I would like to take credit for just doing it just because, but I really can’t. At eight months pregnant, not only am I boasting a larger tummy these days, but I also have an impressive spreadsheet of running house projects and things that must be done pre-baby. Nesting, anyone?

So, thanks in part to the little human inside of me and in part because we really should be doing it annually regardless, Husband and I found ourselves on New Year’s Day going through a major paper purge and office re-organization. We traded our original plan of hiking (“Let’s kick off the year doing something healthy!”)  for digging through file boxes and giant plastic tubs, these things stuffed with paper trails of our past. We cleared out our respective office corners to combine our two rooms into one, to make room for Baby. We filled up trash bag after trash bag of junk, old toys, forgotten memorabilia. Things collected over the course of many years that—until just a few days ago—we couldn’t part with.

Naively, I had thought going through my file boxes would take a mere few hours. But I found myself on the wood floor in my office, sitting Indian style throughout the afternoon, one hand stuffing things down the buzzing shredder and the other pouring through my paper memories. I found my original offer letter for my job right out of college, the job I never bothered to negotiate—I just took it because I was too happy to just have something to take. I found paystubs nearly 10 years old; several keys leading to who-knows-where, photocopies of pictures of my grandparents in their garden in Omaha; Australian coins from our honeymoon and the paperwork from when I first purchased my car. I found reference letters from early-on mentors that gave me pause and pride; a stack of outdated resumes; magazines bearing writing clips; notecards headlining my maiden name.

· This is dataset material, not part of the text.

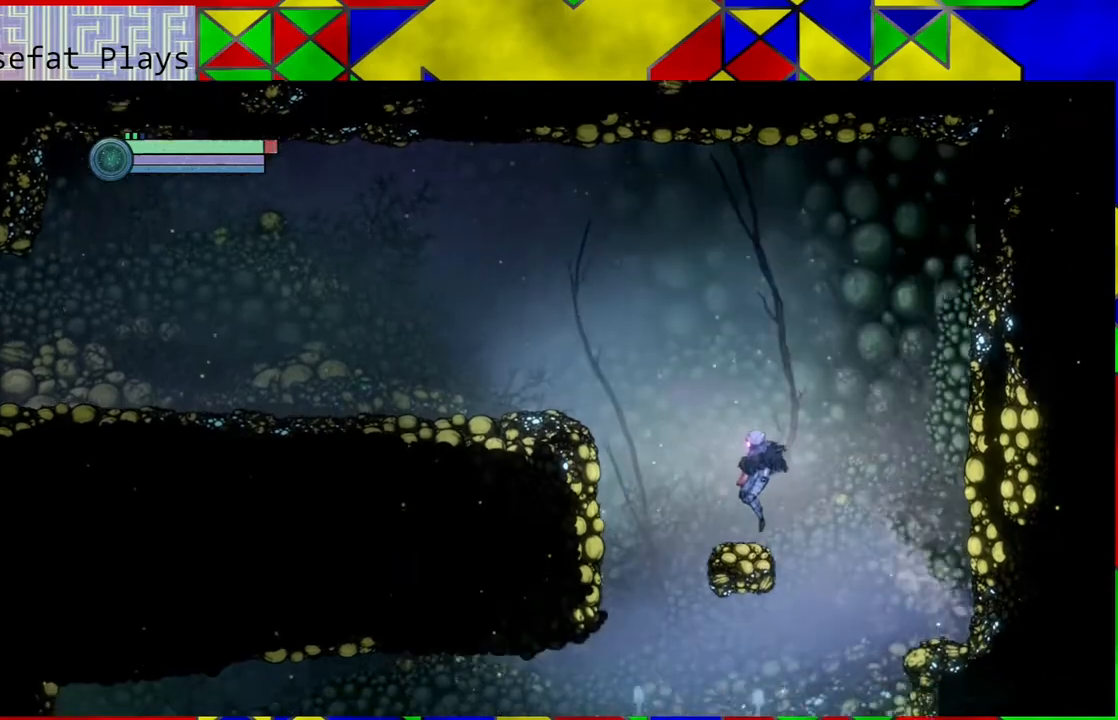
{"buttons": ["B"], "left_stick": "left", "right_stick": "center", "events": [[100, "left_stick", "left"], [117, "B", "down"]]}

Husband, too, took his time. He uncovered letters his mom wrote him when he first went away to college—postcards from abroad and small handwritten notes slathered in beautiful cursive. Elementary school memory books; his own musings from second or third grade where he is fascinated, even then, with technology, aviation and science. He discovered a dusty VCR of the wedding video from his first marriage; a letter his Dad wrote his school; his baby immunization record, yellowed and dry.

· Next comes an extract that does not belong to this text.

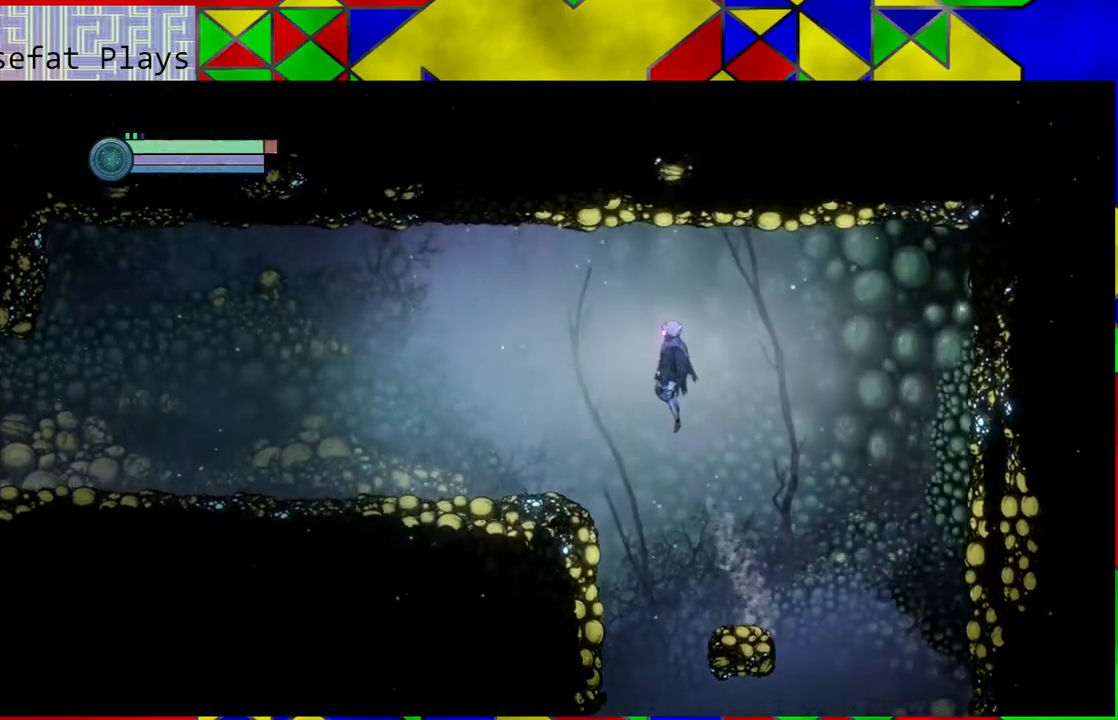
{"buttons": [], "left_stick": "left", "right_stick": "center", "events": [[333, "B", "up"]]}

And how could we not stop along the way and share our findings with each other? We crawled back and forth to one another’s stock piles of what to keep and what to toss, like two hungry scavengers. When it hit late afternoon I poured him a glass of red and we kept on. And later that evening, when we found a CD from one of his Dad’s old work presentations, we held our breath as he popped the disc in his computer to see if it still held. And when his Dad’s voice gave way to the quiet veil that hung over the room, we listened solemnly as he spoke about HR business solutions. We listened like that’s what we were listening for. “That’s my Dad,” Husband said. “But I can tell, it’s his sick voice. But that’s my Dad.”

And then we hugged for a long time after that—in the room that would soon become our daughter’s first bedroom—ever—not quite knowing what to say. And then we both cried—he because his Dad is gone and me because I never got the chance to meet him.

“We’ve spent all day doing things to get ready and look forward,” he said. “But we’ve spent so much time looking back.”